▶ **Quoted passage**:
- - - - -

The goals / steps of this project are the following:
- Perform a Histogram of Oriented Gradients (HOG) feature extraction on a labeled training set of images and train a classifier Linear SVM classifier
- Optionally, you can also apply a color transform and append binned color features, as well as histograms of color, to your HOG feature vector.
- Note: for those first two steps don't forget to normalize your features and randomize a selection for training and testing.
- Implement a sliding-window technique and use your trained classifier to search for vehicles in images.
- Run your pipeline on a video stream (start with the test_video.mp4 and later implement on full project_video.mp4) and create a heat map of recurring detections frame by frame to reject outliers and follow detected vehicles.
- Estimate a bounding box for vehicles detected.
Here I will consider the Rubric Points individually and describe how I addressed each point in my implementation.
main.py is entry. No training data provided, you can download vehicle and non-vehicle, then unzip to the project folder.

- - - - -

▶ **Provided data**:

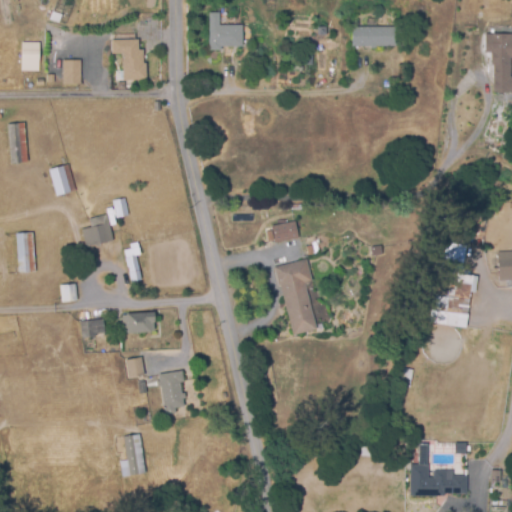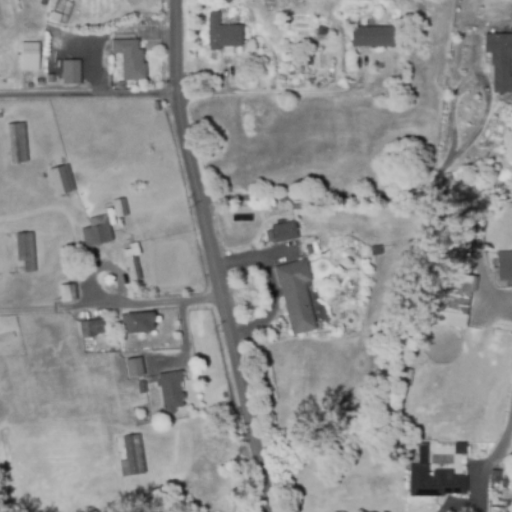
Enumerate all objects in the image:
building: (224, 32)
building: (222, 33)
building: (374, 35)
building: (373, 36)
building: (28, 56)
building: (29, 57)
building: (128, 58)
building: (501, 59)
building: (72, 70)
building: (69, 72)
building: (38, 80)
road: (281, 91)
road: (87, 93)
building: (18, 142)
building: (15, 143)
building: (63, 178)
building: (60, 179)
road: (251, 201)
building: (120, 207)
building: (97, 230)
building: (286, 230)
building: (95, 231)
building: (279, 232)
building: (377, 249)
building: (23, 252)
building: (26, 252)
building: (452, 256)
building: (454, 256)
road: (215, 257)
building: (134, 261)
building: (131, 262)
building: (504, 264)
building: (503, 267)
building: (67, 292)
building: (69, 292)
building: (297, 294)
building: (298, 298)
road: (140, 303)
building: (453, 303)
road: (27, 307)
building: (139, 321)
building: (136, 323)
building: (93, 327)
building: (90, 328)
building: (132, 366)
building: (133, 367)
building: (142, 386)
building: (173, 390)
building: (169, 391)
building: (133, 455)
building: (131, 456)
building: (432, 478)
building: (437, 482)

- - - - -

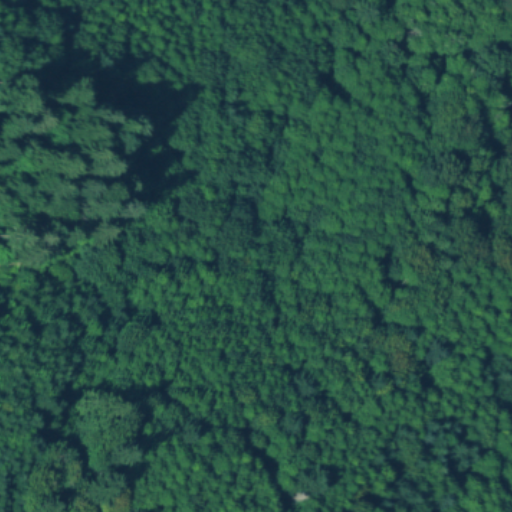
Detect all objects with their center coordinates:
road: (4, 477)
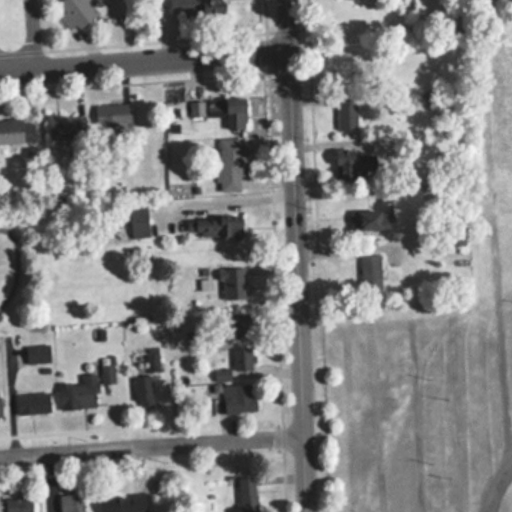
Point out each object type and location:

- - - - -

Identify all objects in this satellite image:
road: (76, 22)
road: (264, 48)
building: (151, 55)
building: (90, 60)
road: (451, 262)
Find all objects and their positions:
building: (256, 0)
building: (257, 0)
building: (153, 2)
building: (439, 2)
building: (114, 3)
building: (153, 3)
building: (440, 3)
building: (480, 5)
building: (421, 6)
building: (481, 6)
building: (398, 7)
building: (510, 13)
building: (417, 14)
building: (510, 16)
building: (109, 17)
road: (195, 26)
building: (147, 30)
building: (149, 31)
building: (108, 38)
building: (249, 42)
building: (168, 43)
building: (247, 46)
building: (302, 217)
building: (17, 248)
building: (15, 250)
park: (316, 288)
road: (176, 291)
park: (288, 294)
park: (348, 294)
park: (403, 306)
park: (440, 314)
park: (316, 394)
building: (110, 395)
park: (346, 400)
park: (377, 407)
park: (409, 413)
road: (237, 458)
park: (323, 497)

- - - - -

▶ **Stated exercise 1**:
Revise the records between the line holding "Find all objects" and the line holding "park: (323, 497)", inclusive, changing "road" to "street" and leaving everything else as is. Return only those lines.
▶ **Stated exercise 2**:
Resume the vehicle detection write-up from where it stops.
The vehicle detection write-up and the records are unrelated to each other.

▶ **Result 1**:
Find all objects and their positions:
building: (256, 0)
building: (257, 0)
building: (153, 2)
building: (439, 2)
building: (114, 3)
building: (153, 3)
building: (440, 3)
building: (480, 5)
building: (421, 6)
building: (481, 6)
building: (398, 7)
building: (510, 13)
building: (417, 14)
building: (510, 16)
building: (109, 17)
street: (195, 26)
building: (147, 30)
building: (149, 31)
building: (108, 38)
building: (249, 42)
building: (168, 43)
building: (247, 46)
building: (302, 217)
building: (17, 248)
building: (15, 250)
park: (316, 288)
street: (176, 291)
park: (288, 294)
park: (348, 294)
park: (403, 306)
park: (440, 314)
park: (316, 394)
building: (110, 395)
park: (346, 400)
park: (377, 407)
park: (409, 413)
street: (237, 458)
park: (323, 497)

▶ **Result 2**:
CarND-Vehicle-Detection Folder Files | Description |
---|---|
main.py | entry, configure video, read and write frame, GUI |
extract.py | features extract |
tracker.py | all filters and heatmap |
train.py | training parameters and classifier |
utils.py | some draw image and text functions |
P5.py | P5 interface for combinating with P4 |
README.md | summarizing the results |
carnd-p5-env.yml | conda environment |
video_output | all project and debug video output |
writeup_res | writeup resource |
modle.p | trained classifier mode |
I used project provided dataset as the training data at first, but after a variety of comparison and testing, I found the classifier is very sensitive to the yellow lane line. I noticed the data of non-vehicles/GTI folder are not captured from this video, I thought these data have much effect on the classifier of this project, so I only use the data of non-vehicles/Extras folder as the not car data. In fact, my guess is correct, the effect of classifier has been significantly improved. Although these data are unbalanced, the accuracy of the classifier is somewhat unreliable, but it is undeniable that I have obtained a more effective classifier for this project. Finally, I got a accuracy 99.71%. Next, I will detail my steps.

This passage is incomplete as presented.